> [Given records]:
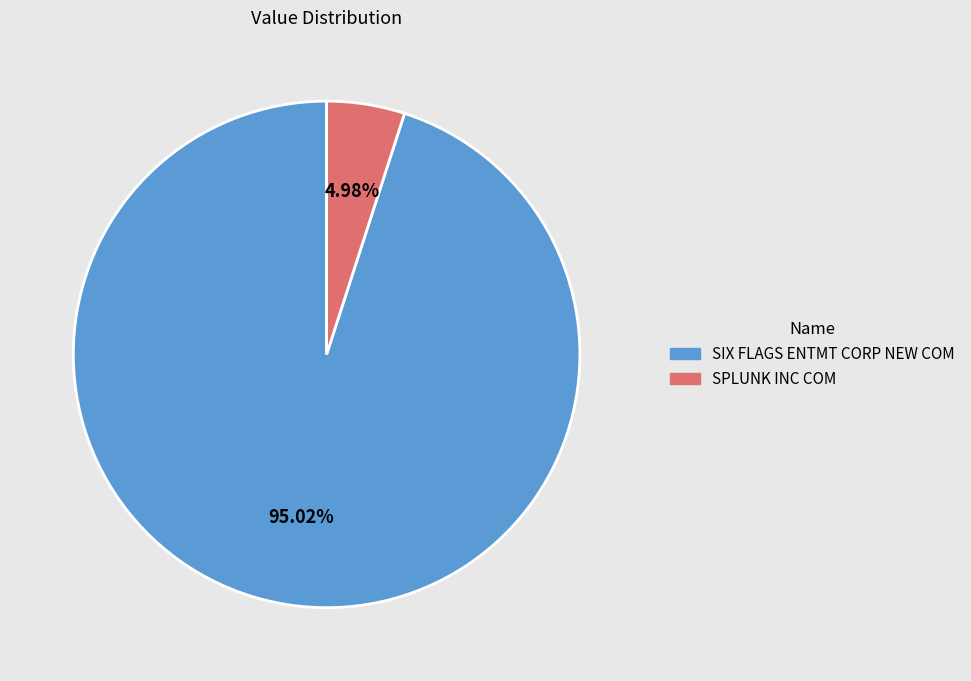

Does SPLUNK INC COM represent more than half of the total?

No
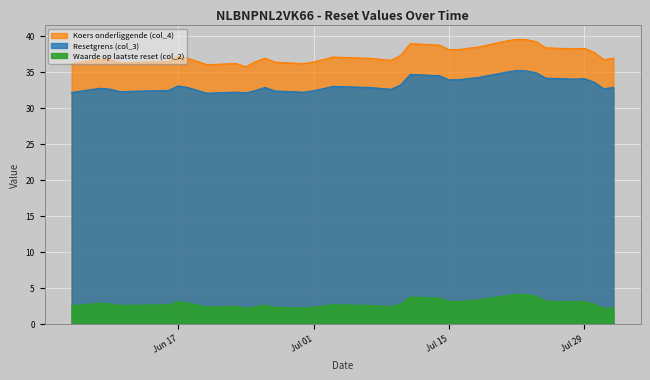

What is the approximate value of Resetgrens (col_3) at 2025-06-11?

32.3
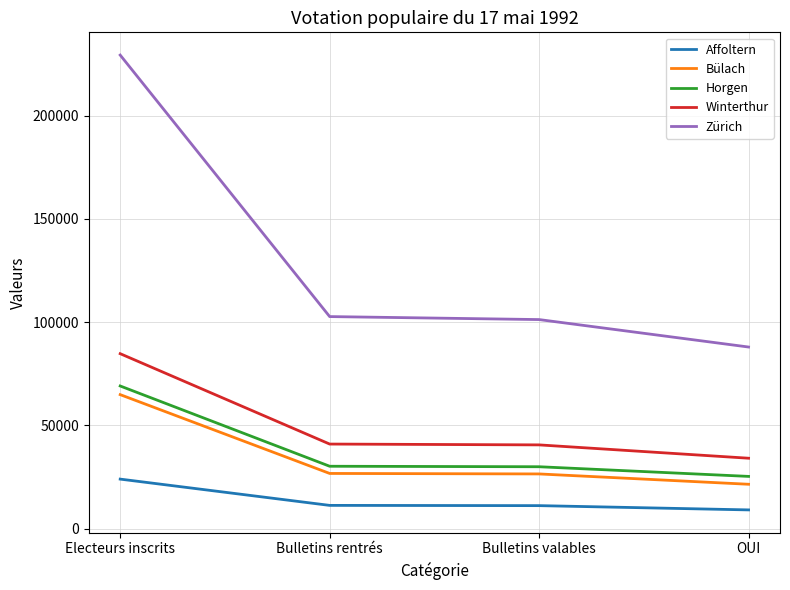

Which category has the highest value in the Horgen series?

Electeurs inscrits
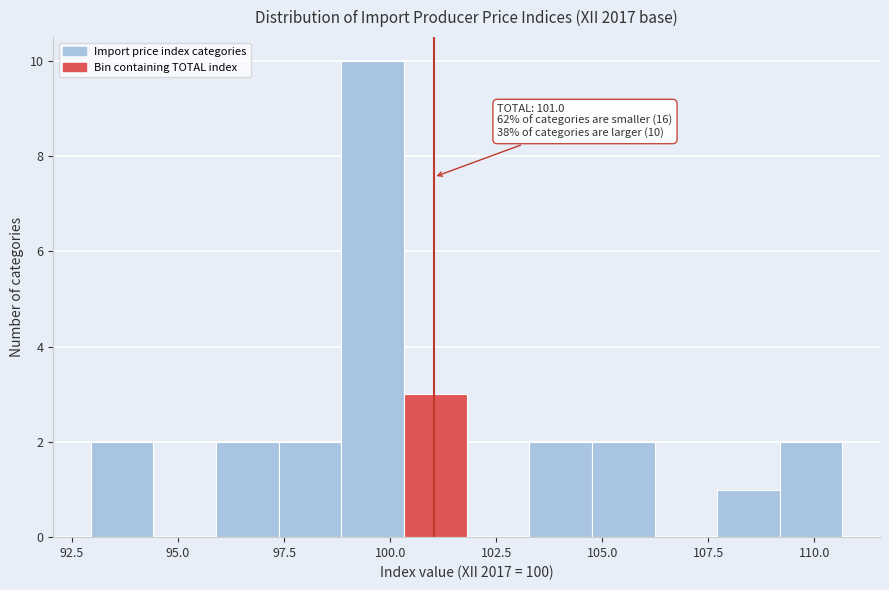

Read against the x-axis, roughly where is the centre of the tallest bar?

99.5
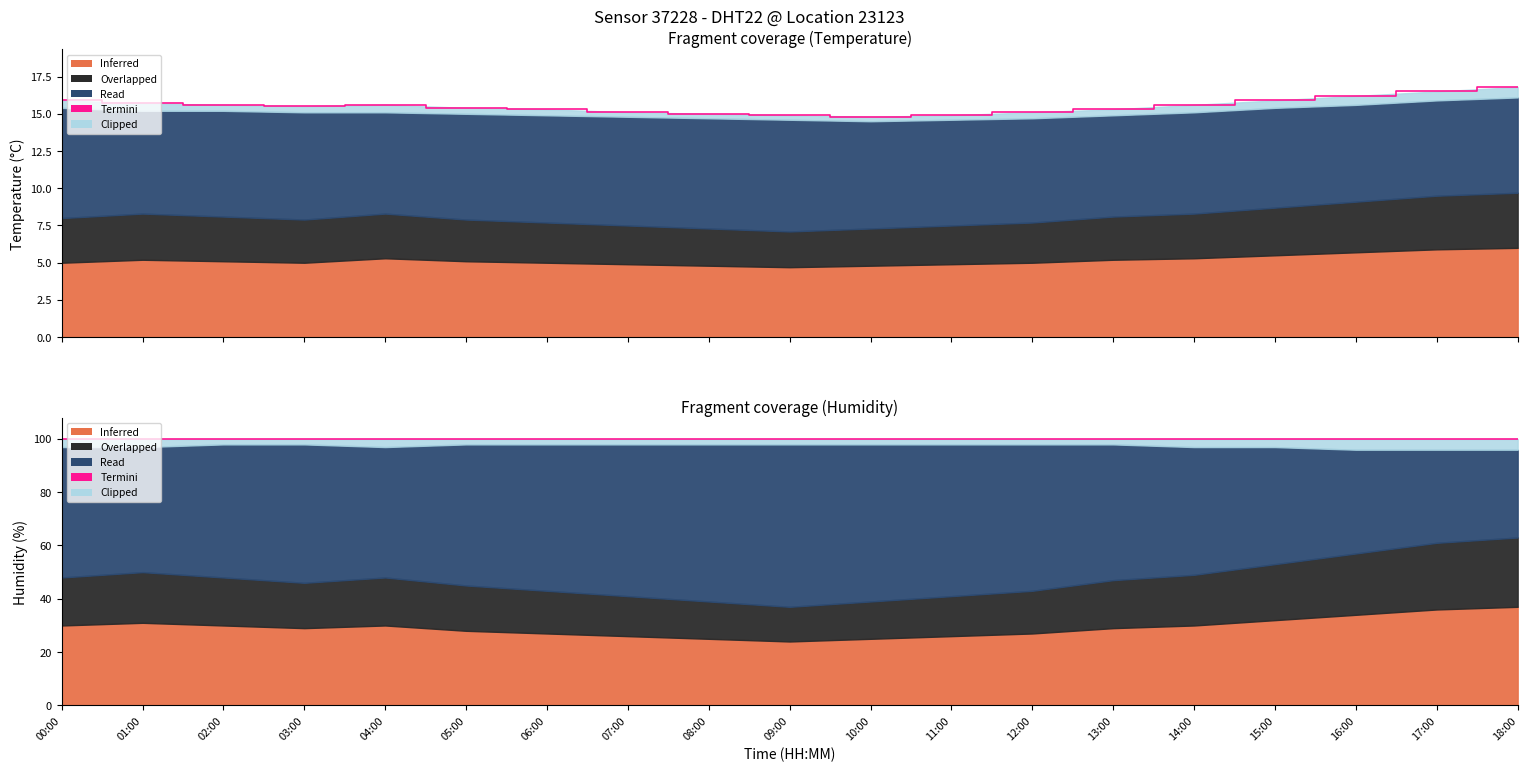

What is the label of the 8th point from the left?

07:00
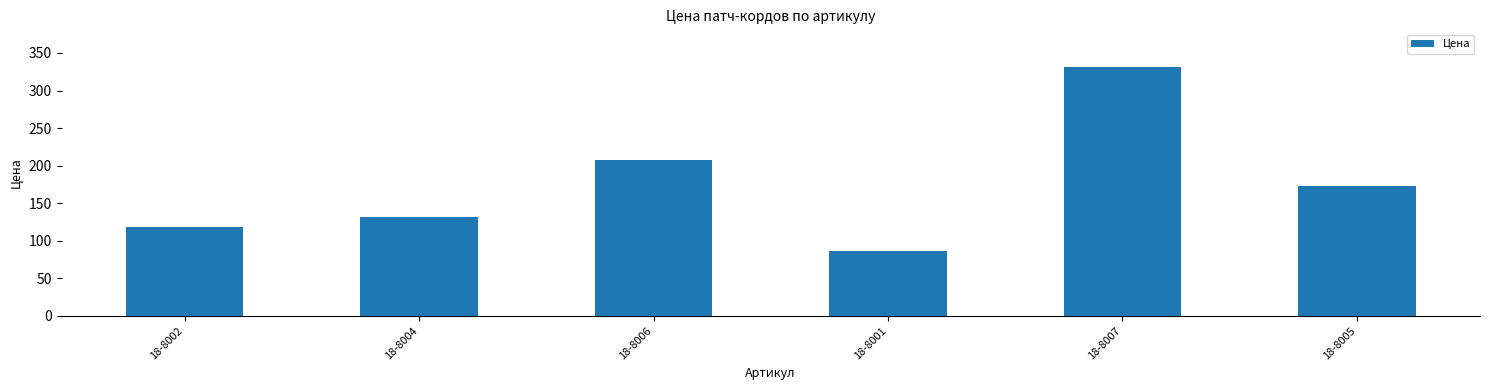

Reading left to right, transcribe all the data shown in this chart.

117.7	131.2	207.5	86.6	331.7	172.6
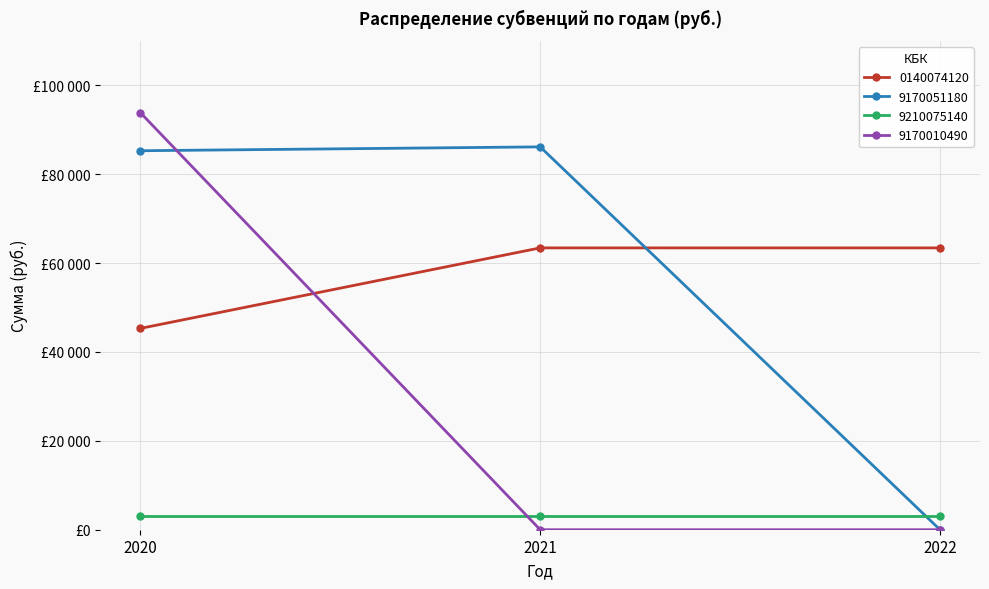

What is the spread (max minus min) of values at 2021?

86140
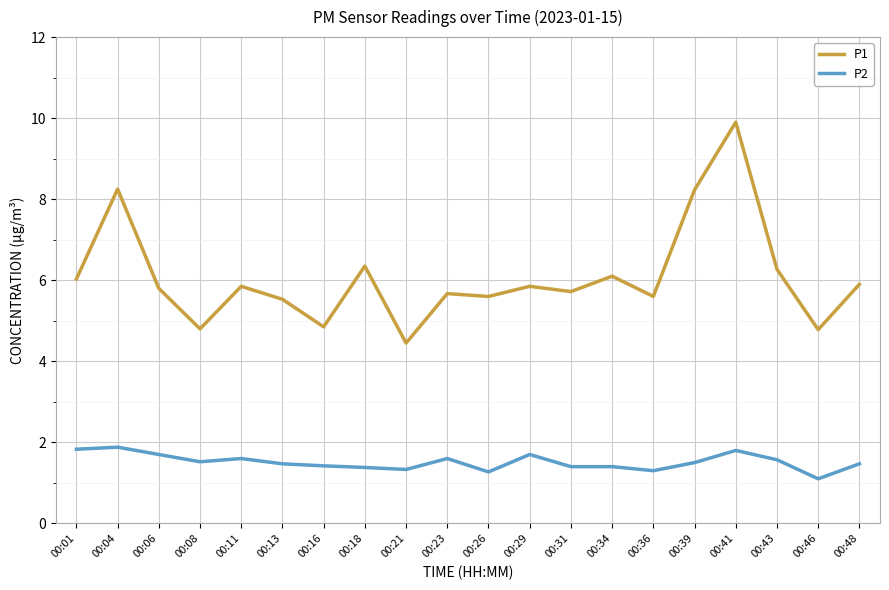

Count the number of categories in the chart.

20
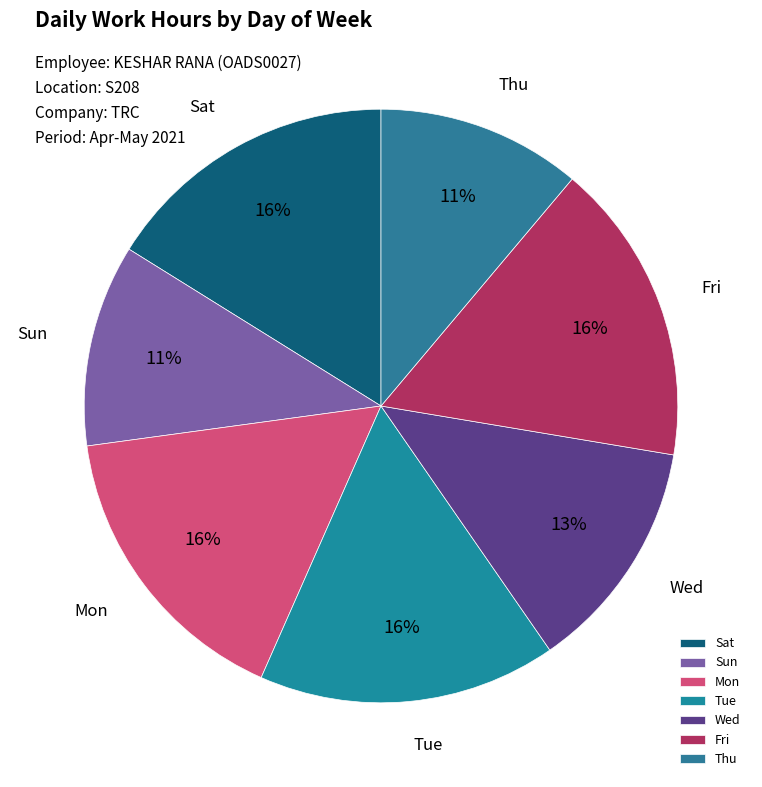

Combined, do Tue and Sat account for over 50%?

No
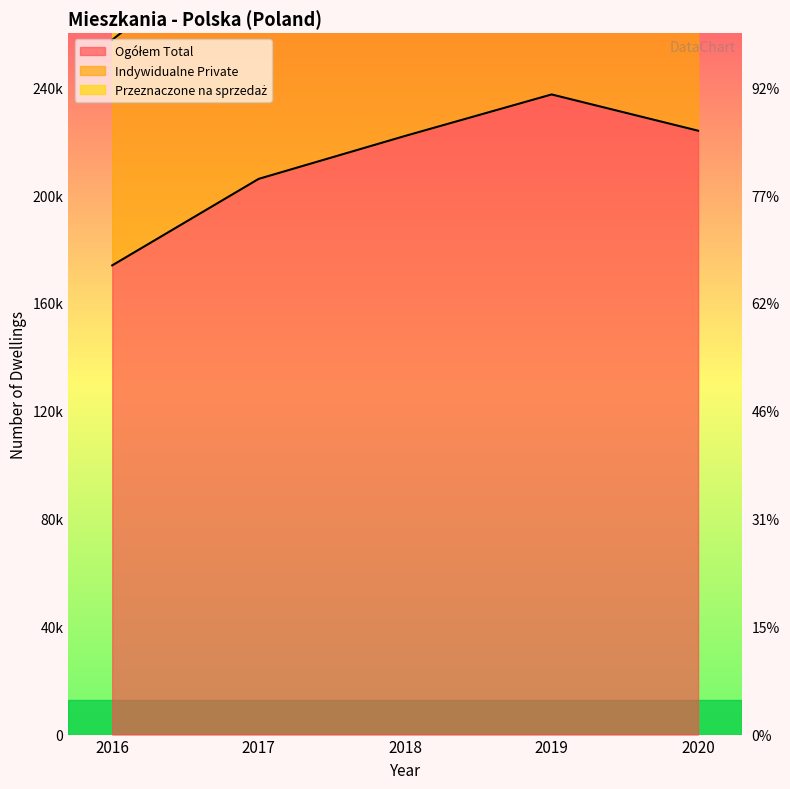

What is the value of the Przeznaczone na sprzedaż point at the 4th from the left?

469617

> [Problem details]:
Copy out all of the data above, replacing every occurrence of "chart" with "graph" and leaving everything else unchanged. Leave out the pictures.

> [Solution for this exercise]:
Does SPLUNK INC COM represent more than half of the total?

No

What is the approximate value of Resetgrens (col_3) at 2025-06-11?

32.3

Which category has the highest value in the Horgen series?

Electeurs inscrits

Read against the x-axis, roughly where is the centre of the tallest bar?

99.5

What is the label of the 8th point from the left?

07:00

Reading left to right, transcribe all the data shown in this graph.

117.7	131.2	207.5	86.6	331.7	172.6

What is the spread (max minus min) of values at 2021?

86140

Count the number of categories in the graph.

20

Combined, do Tue and Sat account for over 50%?

No

What is the value of the Przeznaczone na sprzedaż point at the 4th from the left?

469617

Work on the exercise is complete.